- Directed by: Chinaza Onuzo
- Written by: Pemi Elujoba and Chinaza Onuzo
- Produced by: Inkblot Productions and FilmOne Entertainment
- Starring: Sharon Ooja; Bovi; Mr Macaroni; Pere Egbi; Funsho Adeolu;
- Release date: 13 May 2022;
- Country: Nigeria
- Language: English

= The Perfect Arrangement =

The Perfect Arrangement is a 2022 Nigerian film co-produced by Inkblot Productions and FilmOne Entertainment and directed by Chinaza Onuzo. The film stars Sharon Ooja, Pere Egbi, Bovi, Adunni Ade, Funsho Adeolu, Mr Macaroni, Dorcas Shola Fapson, Rotimi Salami, Mimi Chaka, Wofai Fada, Ummi Baba Ahmed and many others. The film hit cinemas nationwide on 13 May 2022, following the premiere that held in Lagos on 8 May 2022.

== Synopsis ==
The Perfect Arrangement tells the story of Tade Kalejaiye a young entrepreneur and daughter of a politician who decides to remove her family from bankruptcy by attempting to marry Chidi Obikwe who is also facing a political barricade after his sex tape was leaked online and that deterred his political ambition. Tade and Chidi who were in a relationship five years ago had to come back together in a staged relationship so as to salvage their respective problems. A love triangle situation ensued when Tade began to fall in love with Chidi and Cheta, Chidi's brother and Tade's best friend.

== Selected cast ==

- Sharon Ooja as Tade Kalejaiye
- Bovi as Chidi Obikwe
- Pere Egbi as Cheta Obikwe
- Mr Macaroni as Oba Kalejaiye
- Dorcas Shola-Fapson as Sope-Bakare Kalejaiye
- Funsho Adeolu as Otunba Adeolu Kalejaiye
- Adunni Ade as Victoria Otukpo
- Mimi Chaka as Abigail
- Temidayo Adenibuyan as Kels

== Premiere ==
The Perfect Arrangement premiered on Sunday, 8 May 2022 in Ikoyi, Lagos.

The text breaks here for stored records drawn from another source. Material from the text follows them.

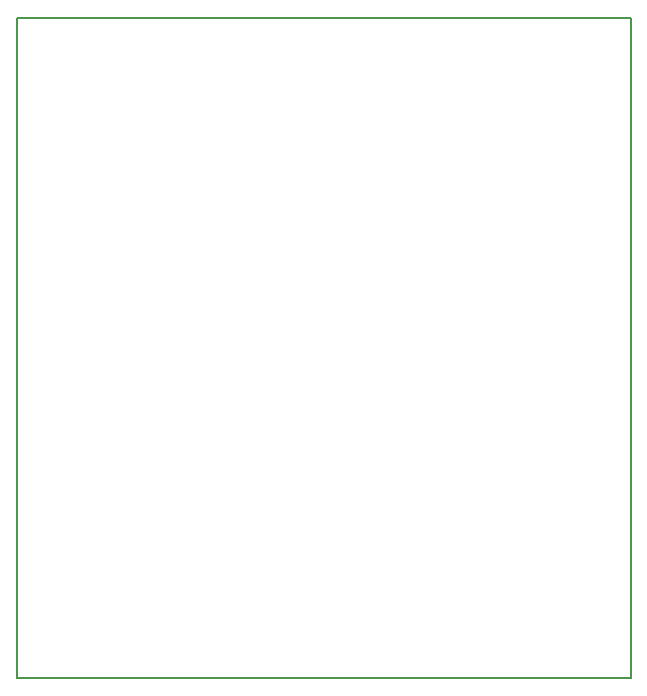
<source format=gm1>
G04 MADE WITH FRITZING*
G04 WWW.FRITZING.ORG*
G04 DOUBLE SIDED*
G04 HOLES PLATED*
G04 CONTOUR ON CENTER OF CONTOUR VECTOR*
%ASAXBY*%
%FSLAX23Y23*%
%MOIN*%
%OFA0B0*%
%SFA1.0B1.0*%
%ADD10R,2.055080X2.209630*%
%ADD11C,0.008000*%
%ADD10C,0.008*%
%LNCONTOUR*%
G90*
G70*
G54D10*
G54D11*
X4Y2206D02*
X2051Y2206D01*
X2051Y4D01*
X4Y4D01*
X4Y2206D01*
D02*
G04 End of contour*
M02*
</source>
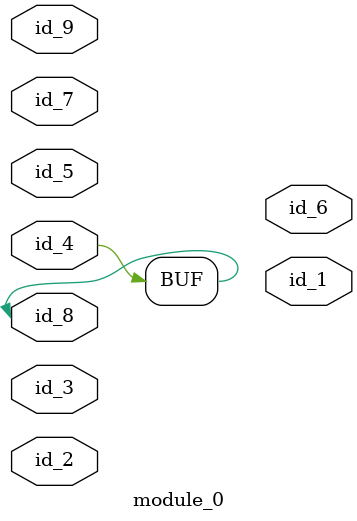
<source format=v>
module module_0 (
    id_1,
    id_2,
    id_3,
    id_4,
    id_5,
    id_6,
    id_7,
    id_8,
    id_9
);
  input id_9;
  inout id_8;
  inout id_7;
  output id_6;
  input id_5;
  inout id_4;
  inout id_3;
  input id_2;
  output id_1;
  assign id_8 = id_4;
endmodule

</source>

The premiere was themed 'fun and flirty' and featured many Nollywood actors and actresses including those who did not star in the film. Some of the celebrities in attendance were Banky W and Adesua Etomi, Ramsey Nouah, Judith Audu, Bimbo Ademoye, Nancy Isime, Mary Lazarus, Tope Olowoniyan, Uzor Arukwe, Osas Ighodaro, Stan Nze, Akay Mason, Ebenezer Eno, Charles Novia, Ibrahim Suleman and many more. Speaking during the premiere, the director revealed that the film was shot in Lagos and Abeokuta, across 34 different locations.